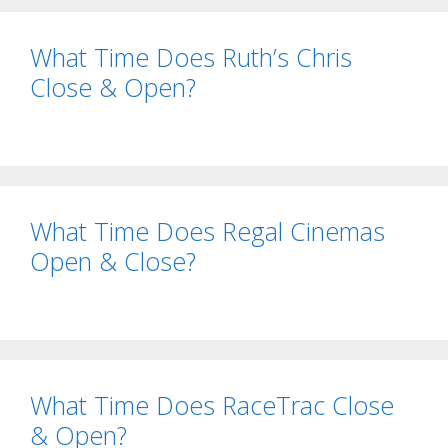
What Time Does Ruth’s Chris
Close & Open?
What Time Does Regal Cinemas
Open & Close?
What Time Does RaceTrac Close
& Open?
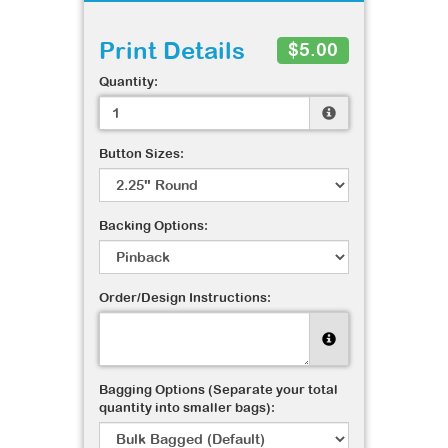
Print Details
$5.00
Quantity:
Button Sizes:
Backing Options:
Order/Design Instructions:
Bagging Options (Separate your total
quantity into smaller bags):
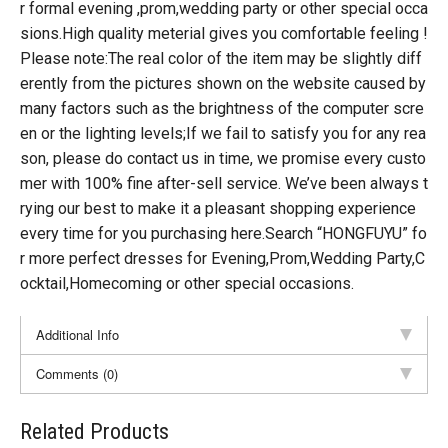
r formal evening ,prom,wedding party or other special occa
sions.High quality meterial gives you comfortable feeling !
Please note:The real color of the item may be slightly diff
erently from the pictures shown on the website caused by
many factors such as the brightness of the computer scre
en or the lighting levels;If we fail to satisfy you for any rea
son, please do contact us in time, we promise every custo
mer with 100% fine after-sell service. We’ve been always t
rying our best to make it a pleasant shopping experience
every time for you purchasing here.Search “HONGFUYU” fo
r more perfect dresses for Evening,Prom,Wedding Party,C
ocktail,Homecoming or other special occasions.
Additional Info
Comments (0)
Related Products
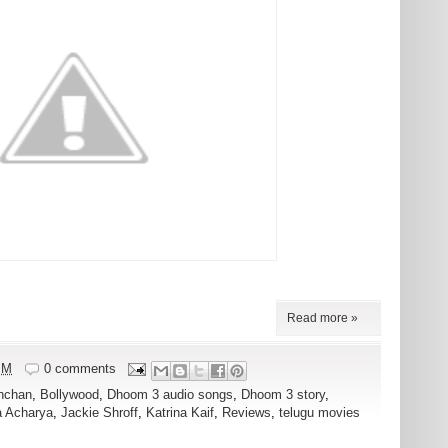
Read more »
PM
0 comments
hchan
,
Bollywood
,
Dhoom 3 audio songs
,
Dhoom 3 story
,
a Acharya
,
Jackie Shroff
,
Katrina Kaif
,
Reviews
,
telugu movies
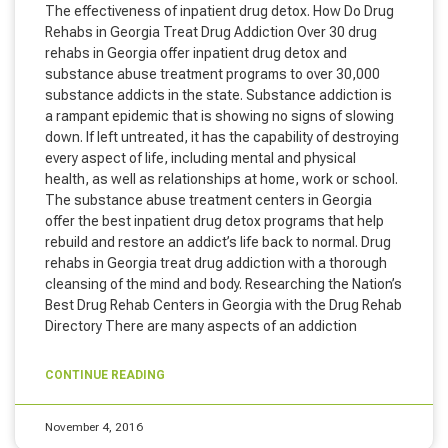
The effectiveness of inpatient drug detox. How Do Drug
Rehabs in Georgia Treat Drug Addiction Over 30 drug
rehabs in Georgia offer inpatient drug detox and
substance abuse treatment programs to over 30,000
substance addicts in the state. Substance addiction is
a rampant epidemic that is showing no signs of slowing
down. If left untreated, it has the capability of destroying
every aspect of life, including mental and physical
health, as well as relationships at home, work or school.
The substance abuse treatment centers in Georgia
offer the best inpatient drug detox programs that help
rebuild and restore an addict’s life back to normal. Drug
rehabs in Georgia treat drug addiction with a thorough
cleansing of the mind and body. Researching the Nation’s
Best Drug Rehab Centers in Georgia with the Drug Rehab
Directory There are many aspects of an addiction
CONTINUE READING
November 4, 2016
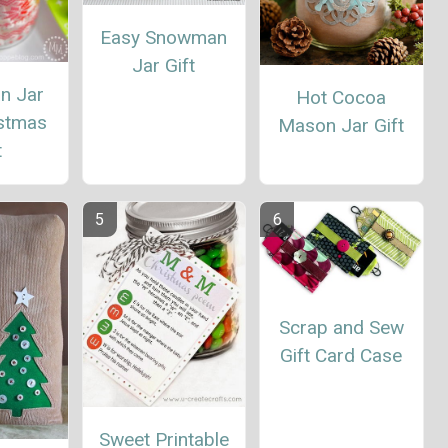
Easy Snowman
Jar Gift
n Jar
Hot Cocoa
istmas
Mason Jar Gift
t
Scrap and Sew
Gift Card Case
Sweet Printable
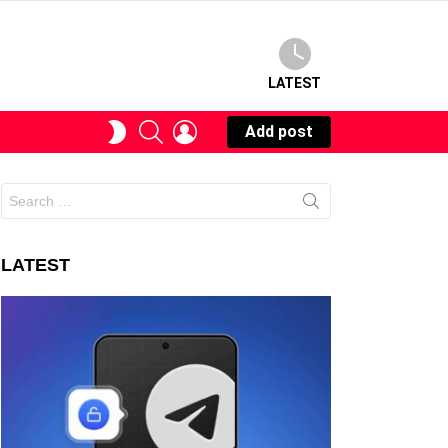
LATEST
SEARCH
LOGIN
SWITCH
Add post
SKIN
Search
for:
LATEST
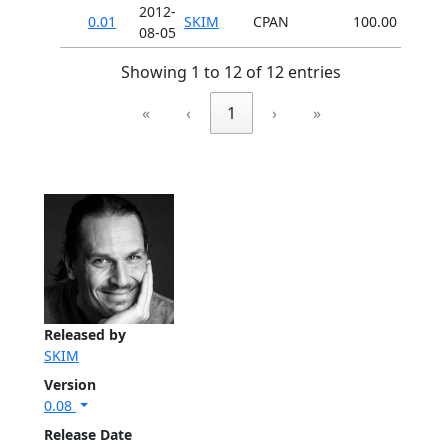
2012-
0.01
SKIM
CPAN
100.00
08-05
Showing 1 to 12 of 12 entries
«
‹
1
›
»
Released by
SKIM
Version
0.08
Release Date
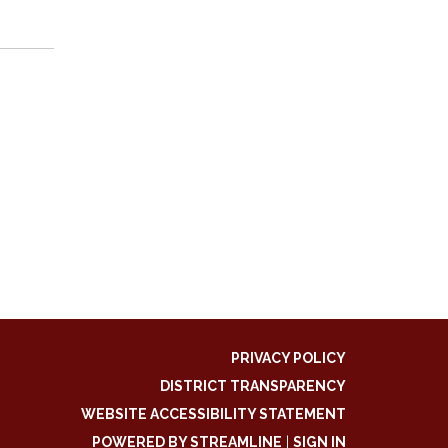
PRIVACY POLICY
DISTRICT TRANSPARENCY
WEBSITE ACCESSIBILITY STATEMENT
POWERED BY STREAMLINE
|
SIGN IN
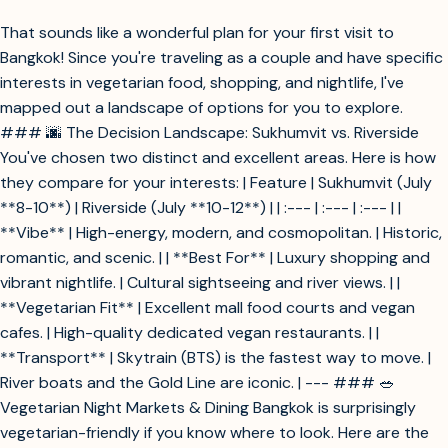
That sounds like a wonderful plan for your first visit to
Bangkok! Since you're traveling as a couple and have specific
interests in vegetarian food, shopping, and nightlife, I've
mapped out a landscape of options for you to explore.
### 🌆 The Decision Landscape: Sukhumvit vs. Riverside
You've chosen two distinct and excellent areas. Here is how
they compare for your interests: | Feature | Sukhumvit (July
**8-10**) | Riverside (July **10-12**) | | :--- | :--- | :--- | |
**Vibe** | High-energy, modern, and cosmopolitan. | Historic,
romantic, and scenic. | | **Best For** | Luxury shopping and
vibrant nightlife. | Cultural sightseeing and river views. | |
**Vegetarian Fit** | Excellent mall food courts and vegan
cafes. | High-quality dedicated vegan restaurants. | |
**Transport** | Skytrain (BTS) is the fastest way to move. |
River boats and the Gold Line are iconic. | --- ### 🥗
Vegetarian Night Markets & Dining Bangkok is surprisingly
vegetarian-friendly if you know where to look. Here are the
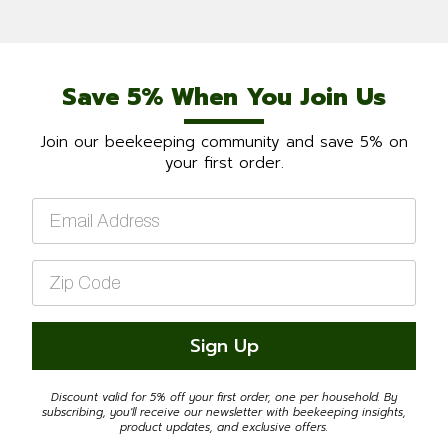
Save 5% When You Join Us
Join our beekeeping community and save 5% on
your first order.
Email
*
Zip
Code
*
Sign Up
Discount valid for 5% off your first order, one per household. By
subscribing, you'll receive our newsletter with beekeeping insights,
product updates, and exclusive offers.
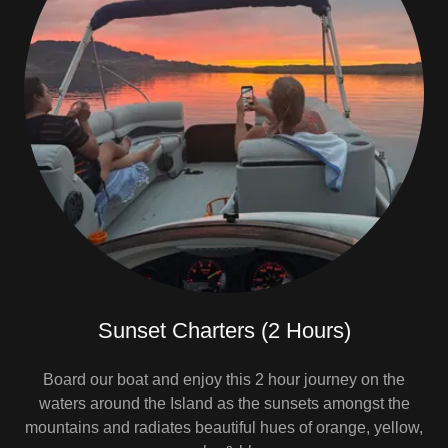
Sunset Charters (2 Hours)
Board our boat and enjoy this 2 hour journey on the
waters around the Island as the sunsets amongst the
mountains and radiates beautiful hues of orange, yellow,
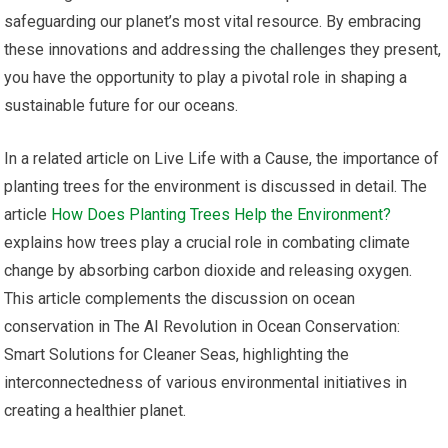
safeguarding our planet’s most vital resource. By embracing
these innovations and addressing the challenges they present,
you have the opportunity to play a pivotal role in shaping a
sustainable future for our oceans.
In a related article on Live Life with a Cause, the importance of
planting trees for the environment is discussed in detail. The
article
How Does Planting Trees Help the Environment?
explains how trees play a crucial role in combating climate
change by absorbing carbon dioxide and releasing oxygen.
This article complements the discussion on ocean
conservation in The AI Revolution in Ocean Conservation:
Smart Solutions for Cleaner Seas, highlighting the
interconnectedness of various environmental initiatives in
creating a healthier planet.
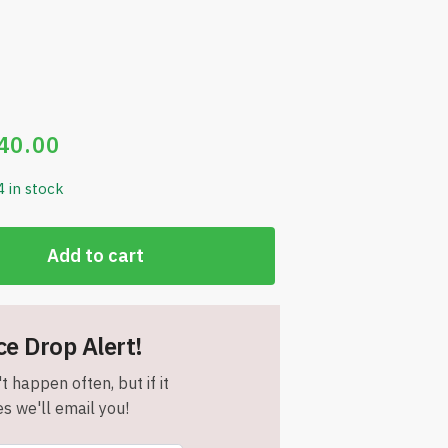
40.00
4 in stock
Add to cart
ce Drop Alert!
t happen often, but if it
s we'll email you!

___

Your answer must be the records above, word for word, with every picture left out.

__Output for this task__.
What Time Does Ruth’s Chris
Close & Open?
What Time Does Regal Cinemas
Open & Close?
What Time Does RaceTrac Close
& Open?
Print Details
$5.00
Quantity:
Button Sizes:
Backing Options:
Order/Design Instructions:
Bagging Options (Separate your total
quantity into smaller bags):
r formal evening ,prom,wedding party or other special occa
sions.High quality meterial gives you comfortable feeling !
Please note:The real color of the item may be slightly diff
erently from the pictures shown on the website caused by
many factors such as the brightness of the computer scre
en or the lighting levels;If we fail to satisfy you for any rea
son, please do contact us in time, we promise every custo
mer with 100% fine after-sell service. We’ve been always t
rying our best to make it a pleasant shopping experience
every time for you purchasing here.Search “HONGFUYU” fo
r more perfect dresses for Evening,Prom,Wedding Party,C
ocktail,Homecoming or other special occasions.
Additional Info
Comments (0)
Related Products
Read more »
PM
0 comments
hchan
,
Bollywood
,
Dhoom 3 audio songs
,
Dhoom 3 story
,
a Acharya
,
Jackie Shroff
,
Katrina Kaif
,
Reviews
,
telugu movies
The effectiveness of inpatient drug detox. How Do Drug
Rehabs in Georgia Treat Drug Addiction Over 30 drug
rehabs in Georgia offer inpatient drug detox and
substance abuse treatment programs to over 30,000
substance addicts in the state. Substance addiction is
a rampant epidemic that is showing no signs of slowing
down. If left untreated, it has the capability of destroying
every aspect of life, including mental and physical
health, as well as relationships at home, work or school.
The substance abuse treatment centers in Georgia
offer the best inpatient drug detox programs that help
rebuild and restore an addict’s life back to normal. Drug
rehabs in Georgia treat drug addiction with a thorough
cleansing of the mind and body. Researching the Nation’s
Best Drug Rehab Centers in Georgia with the Drug Rehab
Directory There are many aspects of an addiction
CONTINUE READING
November 4, 2016
Easy Snowman
Jar Gift
n Jar
Hot Cocoa
istmas
Mason Jar Gift
t
Scrap and Sew
Gift Card Case
Sweet Printable
LATEST
SEARCH
LOGIN
SWITCH
Add post
SKIN
Search
for:
LATEST
2012-
0.01
SKIM
CPAN
100.00
08-05
Showing 1 to 12 of 12 entries
«
‹
1
›
»
Released by
SKIM
Version
0.08
Release Date
PRIVACY POLICY
DISTRICT TRANSPARENCY
WEBSITE ACCESSIBILITY STATEMENT
POWERED BY STREAMLINE
|
SIGN IN
That sounds like a wonderful plan for your first visit to
Bangkok! Since you're traveling as a couple and have specific
interests in vegetarian food, shopping, and nightlife, I've
mapped out a landscape of options for you to explore.
### 🌆 The Decision Landscape: Sukhumvit vs. Riverside
You've chosen two distinct and excellent areas. Here is how
they compare for your interests: | Feature | Sukhumvit (July
**8-10**) | Riverside (July **10-12**) | | :--- | :--- | :--- | |
**Vibe** | High-energy, modern, and cosmopolitan. | Historic,
romantic, and scenic. | | **Best For** | Luxury shopping and
vibrant nightlife. | Cultural sightseeing and river views. | |
**Vegetarian Fit** | Excellent mall food courts and vegan
cafes. | High-quality dedicated vegan restaurants. | |
**Transport** | Skytrain (BTS) is the fastest way to move. |
River boats and the Gold Line are iconic. | --- ### 🥗
Vegetarian Night Markets & Dining Bangkok is surprisingly
vegetarian-friendly if you know where to look. Here are the
Save 5% When You Join Us
Join our beekeeping community and save 5% on
your first order.
Email
*
Zip
Code
*
Sign Up
Discount valid for 5% off your first order, one per household. By
subscribing, you'll receive our newsletter with beekeeping insights,
product updates, and exclusive offers.
Sunset Charters (2 Hours)
Board our boat and enjoy this 2 hour journey on the
waters around the Island as the sunsets amongst the
mountains and radiates beautiful hues of orange, yellow,
safeguarding our planet’s most vital resource. By embracing
these innovations and addressing the challenges they present,
you have the opportunity to play a pivotal role in shaping a
sustainable future for our oceans.
In a related article on Live Life with a Cause, the importance of
planting trees for the environment is discussed in detail. The
article
How Does Planting Trees Help the Environment?
explains how trees play a crucial role in combating climate
change by absorbing carbon dioxide and releasing oxygen.
This article complements the discussion on ocean
conservation in The AI Revolution in Ocean Conservation:
Smart Solutions for Cleaner Seas, highlighting the
interconnectedness of various environmental initiatives in
creating a healthier planet.
40.00
4 in stock
Add to cart
ce Drop Alert!
t happen often, but if it
s we'll email you!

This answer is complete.